Les experts qui ont analysé le sondage CROP, dont les résultats sont parus dans le Soleil du 10 décembre, nous expliquent certaines contradictions qui en ressortent. Il y a une contradiction qui est moins évidente mais importante: 85 % des sondés «sont d'accord pour dire que le changement climatique est un problème majeur», alors que 77 % trouvent avantageux les traités de libre-échange.
Pourtant, ces traités sont négociés derrière des portes closes par une élite économique (masculine surtout) non élue et déconnectée du citoyen.

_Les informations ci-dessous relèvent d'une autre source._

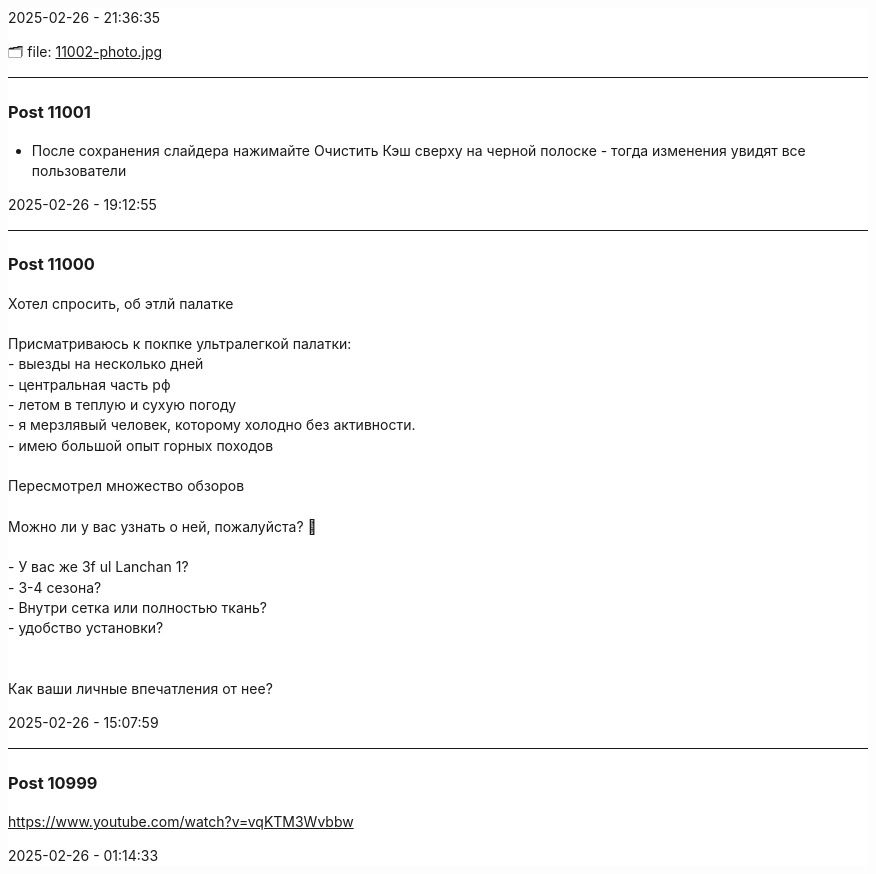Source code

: 


2025-02-26 - 21:36:35


🗂 file: [11002-photo.jpg](11002-photo.jpg) 






---

### Post 11001




* После сохранения слайдера нажимайте Очистить Кэш сверху на черной полоске - тогда изменения увидят все пользователи


2025-02-26 - 19:12:55







---

### Post 11000




Хотел спросить, об этлй палатке<br /><br />Присматриваюсь к покпке ультралегкой палатки:<br />- выезды на несколько дней<br />- центральная часть рф<br />- летом в теплую и сухую погоду <br />- я мерзлявый человек, которому холодно без активности.<br />- имею большой опыт горных походов<br /><br />Пересмотрел множество обзоров<br /><br />Можно ли у вас узнать о ней, пожалуйста? 🙏<br /><br />- У вас же 3f ul Lanchan 1?<br />- 3-4 сезона?<br />- Внутри сетка или полностью ткань? <br />- удобство установки?<br /><br /><br />Как ваши личные впечатления от нее?


2025-02-26 - 15:07:59







---

### Post 10999




<a href="https://www.youtube.com/watch?v=vqKTM3Wvbbw">https://www.youtube.com/watch?v=vqKTM3Wvbbw</a>


2025-02-26 - 01:14:33


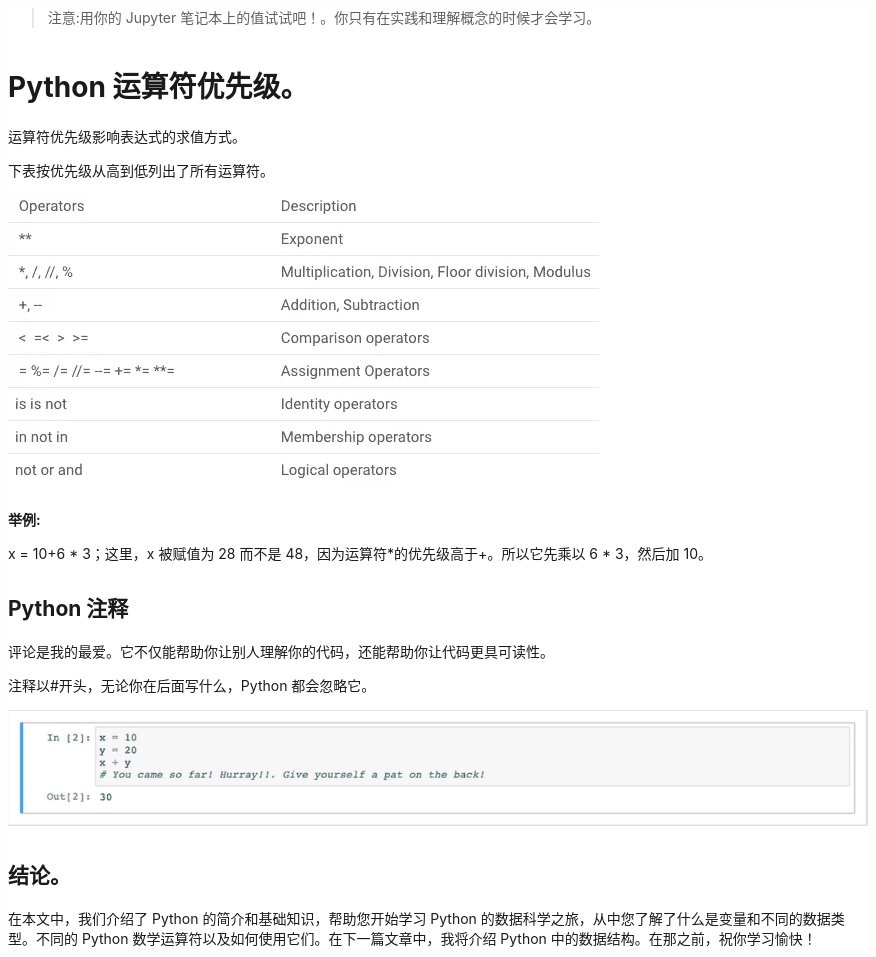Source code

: > 注意:用你的 Jupyter 笔记本上的值试试吧！。你只有在实践和理解概念的时候才会学习。

# Python 运算符优先级。

运算符优先级影响表达式的求值方式。

下表按优先级从高到低列出了所有运算符。

![](img/f8aeb3200d25eaceacb39041450ea7e9.png)

**举例:**

x = 10+6 * 3；这里，x 被赋值为 28 而不是 48，因为运算符*的优先级高于+。所以它先乘以 6 * 3，然后加 10。

## Python 注释

评论是我的最爱。它不仅能帮助你让别人理解你的代码，还能帮助你让代码更具可读性。

注释以#开头，无论你在后面写什么，Python 都会忽略它。

![](img/4a1c72bc24cdf9d0d3dde89871b55a8a.png)

## 结论。

在本文中，我们介绍了 Python 的简介和基础知识，帮助您开始学习 Python 的数据科学之旅，从中您了解了什么是变量和不同的数据类型。不同的 Python 数学运算符以及如何使用它们。在下一篇文章中，我将介绍 Python 中的数据结构。在那之前，祝你学习愉快！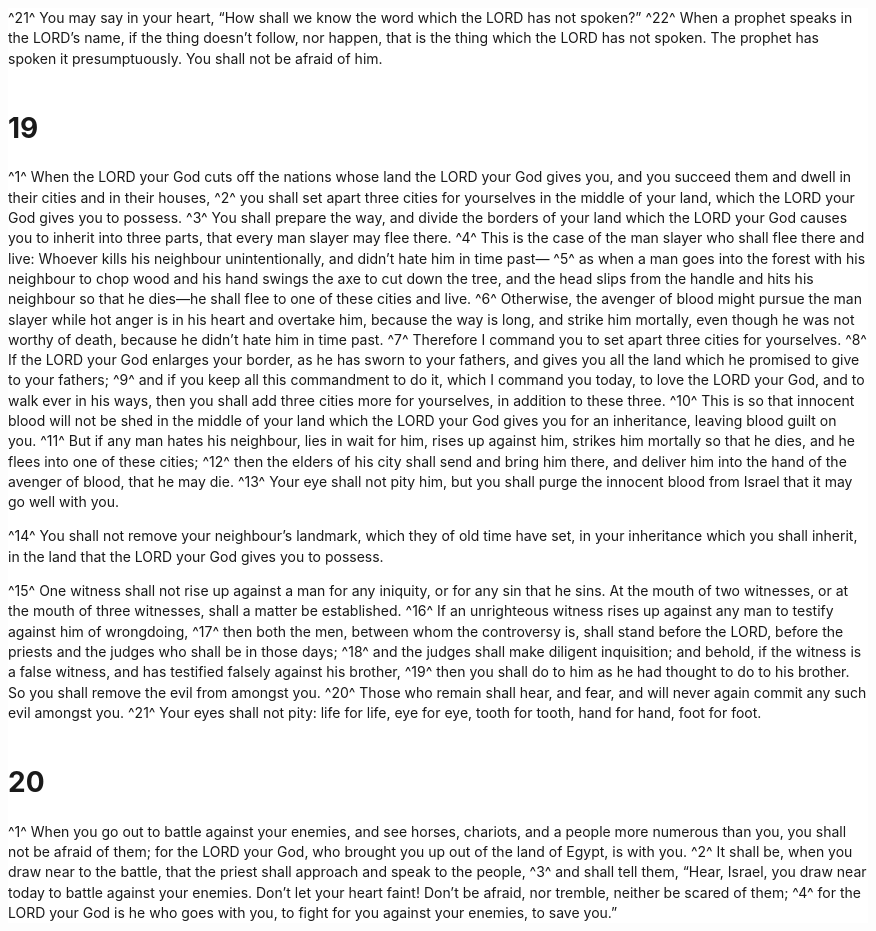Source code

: ^21^ You may say in your heart, “How shall we know the word which the LORD has not spoken?” ^22^ When a prophet speaks in the LORD’s name, if the thing doesn’t follow, nor happen, that is the thing which the LORD has not spoken. The prophet has spoken it presumptuously. You shall not be afraid of him. 

# 19 
^1^ When the LORD your God cuts off the nations whose land the LORD your God gives you, and you succeed them and dwell in their cities and in their houses, ^2^ you shall set apart three cities for yourselves in the middle of your land, which the LORD your God gives you to possess. ^3^ You shall prepare the way, and divide the borders of your land which the LORD your God causes you to inherit into three parts, that every man slayer may flee there. ^4^ This is the case of the man slayer who shall flee there and live: Whoever kills his neighbour unintentionally, and didn’t hate him in time past— ^5^ as when a man goes into the forest with his neighbour to chop wood and his hand swings the axe to cut down the tree, and the head slips from the handle and hits his neighbour so that he dies—he shall flee to one of these cities and live. ^6^ Otherwise, the avenger of blood might pursue the man slayer while hot anger is in his heart and overtake him, because the way is long, and strike him mortally, even though he was not worthy of death, because he didn’t hate him in time past. ^7^ Therefore I command you to set apart three cities for yourselves. ^8^ If the LORD your God enlarges your border, as he has sworn to your fathers, and gives you all the land which he promised to give to your fathers; ^9^ and if you keep all this commandment to do it, which I command you today, to love the LORD your God, and to walk ever in his ways, then you shall add three cities more for yourselves, in addition to these three. ^10^ This is so that innocent blood will not be shed in the middle of your land which the LORD your God gives you for an inheritance, leaving blood guilt on you. ^11^ But if any man hates his neighbour, lies in wait for him, rises up against him, strikes him mortally so that he dies, and he flees into one of these cities; ^12^ then the elders of his city shall send and bring him there, and deliver him into the hand of the avenger of blood, that he may die. ^13^ Your eye shall not pity him, but you shall purge the innocent blood from Israel that it may go well with you. 

^14^ You shall not remove your neighbour’s landmark, which they of old time have set, in your inheritance which you shall inherit, in the land that the LORD your God gives you to possess. 

^15^ One witness shall not rise up against a man for any iniquity, or for any sin that he sins. At the mouth of two witnesses, or at the mouth of three witnesses, shall a matter be established. ^16^ If an unrighteous witness rises up against any man to testify against him of wrongdoing, ^17^ then both the men, between whom the controversy is, shall stand before the LORD, before the priests and the judges who shall be in those days; ^18^ and the judges shall make diligent inquisition; and behold, if the witness is a false witness, and has testified falsely against his brother, ^19^ then you shall do to him as he had thought to do to his brother. So you shall remove the evil from amongst you. ^20^ Those who remain shall hear, and fear, and will never again commit any such evil amongst you. ^21^ Your eyes shall not pity: life for life, eye for eye, tooth for tooth, hand for hand, foot for foot. 

# 20 
^1^ When you go out to battle against your enemies, and see horses, chariots, and a people more numerous than you, you shall not be afraid of them; for the LORD your God, who brought you up out of the land of Egypt, is with you. ^2^ It shall be, when you draw near to the battle, that the priest shall approach and speak to the people, ^3^ and shall tell them, “Hear, Israel, you draw near today to battle against your enemies. Don’t let your heart faint! Don’t be afraid, nor tremble, neither be scared of them; ^4^ for the LORD your God is he who goes with you, to fight for you against your enemies, to save you.”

D'ailleurs, l'Accord économique et commercial global (AECG, CETA en anglais) entre le Canada et l'Union européenne donnera préséance aux profits des entreprises multinationales (pas des petites PME) avant toute considération environnementale. 
C'est ainsi que l'industrie des sables bitumineux a asservi l'Union européenne, initialement contre les énergies sales, en échange de l'ouverture de notre marché pour certains de leurs produits et services plus contestés. Au diable les changements climatiques et la COP 21! Et c'est sans compter les poursuites possibles si une loi protégeant l'environnement risque d'empêcher une industrie de faire des profits. Des exemples existent déjà.
Ne pas se sentir exclus exige de s'informer, à plus d'une source idéalement, car les médias ne sont pas toujours au rendez-vous, eux-mêmes ayant des intérêts à protéger; mais cela exige aussi d'agir! Les combats sont rarement faciles, car nos décideurs sont effectivement souvent acoquinés avec ceux qui peuvent leur assurer une réélection ou un emploi ultérieur. Cependant, le jeu en vaudra toujours la chandelle, car c'est une question de démocratie!